The incidence of clinical thrombotic or hemorrhagic complications associated with neoplasia is unknown. In one study of untreated dogs with cancer but no evidence of bleeding, abnormal coagulation results were obtained in 83% of patients, including thrombocytopenia, prolonged APTT, and hyper- and hypofibrinogenemia. One of the most common tumors associated with hemorrhagic tendencies is hemangiosarcoma in dogs. Most dogs with hemangiosarcoma have laboratory evidence of DIC. Abnormal hemostasis can be due to the maligancy itself, chemotherapy or metastatic disease (resulting in organ disease or failure) and can involve all pathways of hemostasis. Hemostatic abnormalities associated with chemotherapy are common in both human and animals, with thrombocytopenia due to myelosuppression being a frequent complication of chemotherapeutic protocols. Some antineoplastics produce thrombosis either due to direct toxic effects on the vasculature or because of effects on hemostasis, e.g. L-asparginase inhibits antithrombin production.

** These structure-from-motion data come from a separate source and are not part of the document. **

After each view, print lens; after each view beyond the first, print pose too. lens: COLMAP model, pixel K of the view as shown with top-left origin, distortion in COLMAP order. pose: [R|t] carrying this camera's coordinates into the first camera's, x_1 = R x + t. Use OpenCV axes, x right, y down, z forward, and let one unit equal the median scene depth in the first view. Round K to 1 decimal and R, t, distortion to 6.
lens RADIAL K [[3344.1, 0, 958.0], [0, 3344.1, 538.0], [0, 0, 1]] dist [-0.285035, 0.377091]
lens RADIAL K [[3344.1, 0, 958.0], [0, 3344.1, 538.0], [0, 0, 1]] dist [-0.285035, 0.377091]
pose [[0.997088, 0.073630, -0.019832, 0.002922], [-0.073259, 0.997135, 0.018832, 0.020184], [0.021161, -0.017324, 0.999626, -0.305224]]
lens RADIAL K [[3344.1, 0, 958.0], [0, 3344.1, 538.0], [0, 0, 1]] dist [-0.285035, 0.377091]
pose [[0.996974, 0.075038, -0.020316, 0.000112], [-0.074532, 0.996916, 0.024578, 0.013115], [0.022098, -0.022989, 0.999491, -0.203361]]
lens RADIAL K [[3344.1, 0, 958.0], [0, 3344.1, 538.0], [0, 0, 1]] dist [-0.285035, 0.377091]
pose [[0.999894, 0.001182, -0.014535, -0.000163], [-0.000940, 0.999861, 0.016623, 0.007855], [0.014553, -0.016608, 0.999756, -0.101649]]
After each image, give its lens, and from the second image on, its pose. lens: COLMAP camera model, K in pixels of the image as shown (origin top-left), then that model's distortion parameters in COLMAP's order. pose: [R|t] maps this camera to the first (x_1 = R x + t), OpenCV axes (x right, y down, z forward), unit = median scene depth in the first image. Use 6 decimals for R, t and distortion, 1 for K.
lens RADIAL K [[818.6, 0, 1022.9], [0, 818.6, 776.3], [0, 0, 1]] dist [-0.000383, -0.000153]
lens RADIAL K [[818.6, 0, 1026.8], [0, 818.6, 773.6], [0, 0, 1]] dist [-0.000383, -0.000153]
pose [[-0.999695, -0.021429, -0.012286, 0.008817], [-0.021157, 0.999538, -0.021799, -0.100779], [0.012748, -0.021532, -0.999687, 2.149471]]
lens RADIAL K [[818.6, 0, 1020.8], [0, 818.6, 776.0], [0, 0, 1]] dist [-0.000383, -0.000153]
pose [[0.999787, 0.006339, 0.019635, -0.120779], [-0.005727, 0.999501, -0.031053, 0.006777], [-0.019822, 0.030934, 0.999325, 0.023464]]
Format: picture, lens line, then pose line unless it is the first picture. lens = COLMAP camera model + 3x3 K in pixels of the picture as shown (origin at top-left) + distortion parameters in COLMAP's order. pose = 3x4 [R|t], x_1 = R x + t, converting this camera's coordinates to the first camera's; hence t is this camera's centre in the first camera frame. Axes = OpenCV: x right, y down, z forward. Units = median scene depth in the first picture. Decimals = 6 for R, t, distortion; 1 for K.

  • Primary hemostasis: Thrombocytopenia is a common finding in animals with neoplasia. This may be due to decreased production (myelophthisis, tumor release of suppressive cytokines or chemotherapy-related), immune-mediated destruction, blood loss, sequestration and increased consumption in DIC. As mentioned under the section on monoclonal gammopathies, animals with paraproteinemias have evidence of decreased platelet function. Acquired von Willebrand disease has been reported in human patients with multiple myeloma, lymphoma, Wilm's tumor and myeloproliferative disease. A similar phenomenon has not been reported in animals. In a recent study in dogs with lymphoma, platelets were shown to be hyperaggregable.

  • Secondary hemostasis: Isolated factor deficiencies have rarely been reported in animals with neoplasia, most factor deficiencies are due to DIC. Coagulation can be initiated by a variety of tumors, due to activation of factors directly (e.g. mucinous adenocarcinomas can activate factor X), tissue factor expression (e.g. hemangiosarcoma), and production of inhibitors (e.g. mast cell tumors, which release heparin).

  • Tertiary hemostasis: Excessive fibrinolysis is a feature of certain tumors in human patients, such as promyelocytic leukemia. This syndrome has not been recognized in animals.